Here are 9 things to know before applying for a personal loan:

  1. Loan Amount

Assess the purpose and the amount for which you need a loan. Do your calculations to ascertain if you can repay the borrowed amount over time. Depending on your age, income, and near-future expenses; borrow only an essential amount that is easy for you to repay.

  1. Repayment Period

The personal loan repayment tenure is another key factor to think over. It is the time over which you have to make your EMI payments. The tenure can range from 1 year to 5 years, but it is advised to keep the repayment period shorter to avoid paying a higher interest amount provided you can pay the EMI amount every month.

  1. EMI

EMI or Equated Monthly Instalments refers to the amount you repay to the lender every month along with interest. What you need to note is that even if you miss a single EMI, it will reflect badly on your credit score.

Use an EMI calculator to determine the approximate amount that you’d have to pay before availing of a personal loan and then ask yourself if the EMI cost can fit into your monthly budget.

  1. Complexity Of the Application Process

The complexity of the application process may influence your decision of where to source a personal loan from. Personal loan documentation can vary from lender to lender involving multiple copies of identity proof, residential proof, pay slips, investment proof, etc. Personal loans from banks usually require a lot of documentation, whereas many new-age lenders have done away with asking for unnecessary documents.

  1. Number Of Outstanding Debts

Lenders will always check the number of debts that you already have to assess your capability of being able to repay the loan in stipulated time. If you are a borrower with an inadequate income yet multiple outstanding debts or a tendency to carelessly pile on debts, you would be showing them a red flag for granting you a personal loan. Therefore, you always need to keep your debts under control because life may not give you enough time to prepare for financial challenges.

  1. Comparing Interest Rates

Even if your credit rating is constant, different lenders may offer different rates of interest to you as they all follow individually customized risk evaluation. Lenders may charge a higher rate if the perceived risks are higher.

Also, depending on the market rate fluctuations, two types of interest rates may be applied, namely fixed and floating. It is advisable to opt for a fixed rate of interest since your EMI will remain constant throughout the loan tenure, and you will be able to plan your finances better.

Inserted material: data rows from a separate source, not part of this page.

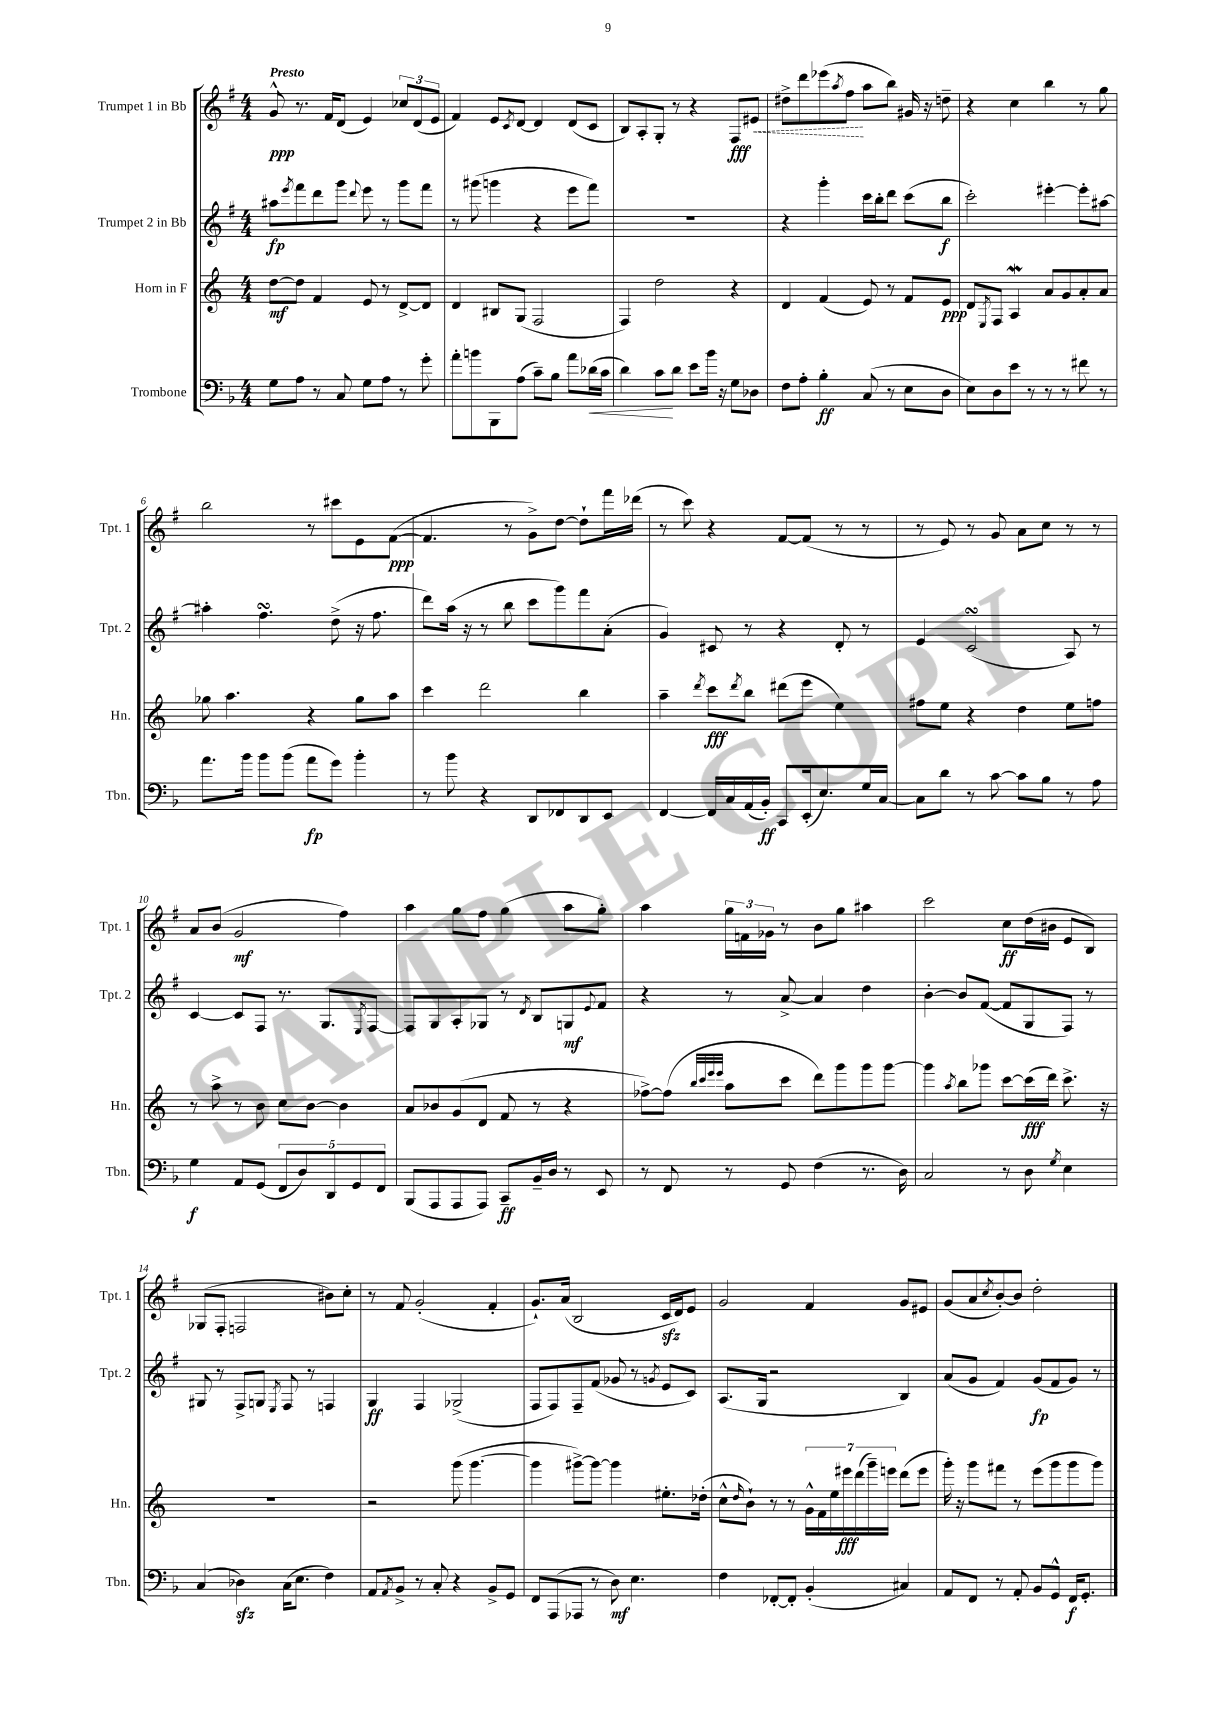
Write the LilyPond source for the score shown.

<<
\new StaffGroup <<
\new Staff = "s0" \with { instrumentName = "Trumpet 1 in Bb" shortInstrumentName = "Tpt. 1" } {
    \clef treble \key g \major \numericTimeSignature \time 4/4 \tempo "Presto"
    g'8-^\ppp r8. fis'16 d'8( e'4) \tuplet 3/2 { ces''8 d'8( e'8 } |
    fis'4) e'8 \acciaccatura { c'8 } d'8~ d'4 d'8( c'8 |
    b8) a8-. g8-. r8 r4 \once \override Hairpin.style = #'dashed-line fis8\fff\< eis'8 |
    dis''8-> d'''8 ees'''8( \acciaccatura { a''8 } fis''8\! a''8 b''8) gis'16 r16 d''8-- |
    r4 c''4 b''4 r8 g''8 |
    b''2 r8 cis'''8 e'8 fis'8~\ppp( |
    fis'4. r8 g'8->) d''8~ d''8-! fis'''16 des'''16( |
    r8 c'''8) r4 fis'8~ fis'8( r8 r8 |
    r8 e'8) r8 g'8 a'8 c''8 r8 r8 |
    a'8 b'8( g'2\mf fis''4) |
    a''4 g''8 fis''8 g''4( a''8 g''8-.) |
    a''4 \tuplet 3/2 { g''16 f'16 ges'16 } r8 b'8 g''8 ais''4 |
    c'''2 c''8\ff d''16( bis'16 e'8 b8) |
    ges8( fis8-. f2 bis'8) c''8-. |
    r8 fis'8 g'2-.( fis'4-. |
    g'8.-!) a'16( b2 c'16\sfz d'16) e'8 |
    g'2 fis'4 g'8 eis'8 |
    g'8( a'8 \acciaccatura { c''8 } b'8~-.) b'8 d''2-. \bar "|." |
}
\new Staff = "s1" \with { instrumentName = "Trumpet 2 in Bb" shortInstrumentName = "Tpt. 2" } {
    \clef treble \key g \major \numericTimeSignature \time 4/4
    ais''8\fp \acciaccatura { e'''8 } fis'''8 d'''8 g'''8 \appoggiatura { d'''8 } e'''8 r8 g'''8 fis'''8 |
    r8 gis'''8( g'''4 r4 e'''8 fis'''8) |
    R1 |
    r4 g'''4-. c'''16 b''16-. d'''8 c'''8( b''8\f |
    c'''2-.) eis'''4~-. eis'''8-. ais''8~ |
    ais''4-. fis''4.\turn d''8->( r16 fis''8. |
    d'''8) a''16( r16 r8 b''8 c'''8 g'''8) fis'''8 a'8-.( |
    g'4) cis'8 r8 r4 d'8-. r8 |
    e'4 c'2\turn( a8) r8 |
    c'4~ c'8 fis8 r8. g8. \acciaccatura { e8 } fis8~ |
    fis8 g8 a8-. ges8 r8 \acciaccatura { d'8 } b8 g8\mf \appoggiatura { e'8 } fis'8 |
    r4 r8 a'8~-> a'4 d''4 |
    b'4~-. b'8 fis'8~( fis'8 g8 fis8) r8 |
    gis8 r8 fis8-> g8 \acciaccatura { e8 } fis8 r8 f4 |
    g4\ff fis4 ges2->( |
    fis8 fis8) fis8-- fis'8( ges'8 r8 \acciaccatura { g'8 } e'8 c'8) |
    a8.( g16 r2 b4) |
    a'8( g'8 fis'4) g'8\fp( fis'8 g'8) r8 \bar "|." |
}
\new Staff = "s2" \with { instrumentName = "Horn in F" shortInstrumentName = "Hn." } {
    \clef treble \key c \major \numericTimeSignature \time 4/4
    d''8~\mf d''8 f'4 e'8 r8 d'8~-> d'8 |
    d'4 bis8 g8( f2 |
    f4) d''2 r4 |
    d'4 f'4( e'8) r8 f'8 e'8\ppp |
    d'8 \acciaccatura { e8 } f8 a4\mordent a'8 g'8 a'8-. a'8 |
    ges''8 a''4. r4 ges''8 a''8 |
    c'''4 d'''2 b''4 |
    a''4-- \acciaccatura { d'''8 } c'''8\fff \acciaccatura { d'''8 } b''8 dis'''8( e'''8 e''4) |
    fis''8 e''8 r4 d''4 e''8 f''8 |
    r8 a''8-> r8 b'8 c''8 b'8~ b'4 |
    a'8 bes'8 g'8( d'8 f'8 r8 r4 |
    fes''8~->) fes''8( \grace { b''32 c'''32 e'''32 e'''32 } a''8 c'''8 d'''8) g'''8 g'''8 g'''8~ |
    g'''4 \acciaccatura { a''8 } b''8 ges'''8 c'''8~ c'''16\fff( d'''16) c'''8.-> r16 |
    R1 |
    r2 g'''8( g'''4.~ |
    g'''4 gis'''8~->) gis'''8~ gis'''4 eis''8.-. des''16-.( |
    c''8-^ \grace { d''16 } b'8-!) r8 r8 \tuplet 7/4 { g'16-^ f'16 e''16 eis'''16\fff d'''16( g'''16--) e'''16 } d'''8( e'''8 |
    g'''16-.) r16 g'''8 fis'''8 r8 e'''8( g'''8 g'''8 g'''8) \bar "|." |
}
\new Staff = "s3" \with { instrumentName = "Trombone" shortInstrumentName = "Tbn." } {
    \clef bass \key f \major \numericTimeSignature \time 4/4
    g8 a8 r8 c8 g8 a8 r8 g'8-. |
    a'8-. b'8 bes,,8 a8( c'8--) bes8 a'8 des'16\<( c'16 |
    d'4) c'8\! d'8 e'8 bes'16 r16 g8 des8 |
    f8 a8-. bes4-.\ff c8( r8 e8 d8 |
    e8) d8 e'8 r8 r8 r8 fis'8 r8 |
    a'8. bes'16 bes'8 bes'8( a'8\fp g'8) bes'4-. |
    r8 bes'8 r4 d,8 fes,8 d,8 e,8 |
    f,4~ f,16 c16 a,16( bes,16-.\ff) c,8 e,16-.( e8.) g16 c16~ |
    c8 d'8 r8 c'8~ c'8 bes8 r8 a8 |
    g4\f a,8 g,8( \tuplet 5/4 { f,8 d8) d,8 g,8 f,8 } |
    bes,,8( a,,8 a,,8 a,,8) c,8--\ff bes,16-- d16 r8 e,8 |
    r8 f,8 r8 g,8 f4( r8. d16) |
    c2 r8 d8 \acciaccatura { g8 } e4 |
    c4( des4\sfz) c16( e8. f4) |
    a,8 \acciaccatura { a,8 } bes,8-> r8 c8-. r4 bes,8-> g,8 |
    f,8 a,,8( aes,,8 r8 d8\mf) e4. |
    f4 fes,8~-. fes,8-. bes,4-.( cis4) |
    a,8 f,8 r8 a,8-. bes,8 g,8-^ f,16\f g,8.-. \bar "|." |
}
>>
>>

  1. Submitting Multiple Loan Applications

You do not want to come across as a credit-hungry borrower by applying for personal loans from many different lenders. While evaluating your creditworthiness, lenders can make hard inquiries to check how many credit-report requests have been made against you. This can pull down your credit score resulting in the rejection of your loan application.

To avoid getting into such a sticky situation, apply only for the most suitable personal loan options on online financial marketplaces.

  1. Associated Charges

Take your time to understand all the charges associated with getting a personal loan, for example, checking the loan processing fee, foreclosure charges, charges in case of late payment, prepayment, etc. Only after you have clarity on these points should you consider signing the loan agreement papers.

  1. Credit Score

Borrowers need to maintain a healthy credit score which is based on several factors like your credit history, total levels of debts, repayment history, etc. A credit score of 800 and above is considered to be healthy when applying for a personal loan. Borrowers with a lower credit score might also be eligible for a personal loan but at a higher interest rate.

One good personal loan tip is that you must review your credit report periodically to identify, report, and rectify any wrong information as it may significantly affect your credit score.

While there are many easy options for taking a personal loan, you should consider taking one only for financial emergencies (and not for buying a new phone or a world tour) to maintain financial sanity. It is crucial to consider the above points before signing the deal as the non-payment of a single EMI might not only hurt your credit score but might also put you in a difficult financial situation. So, choose wisely!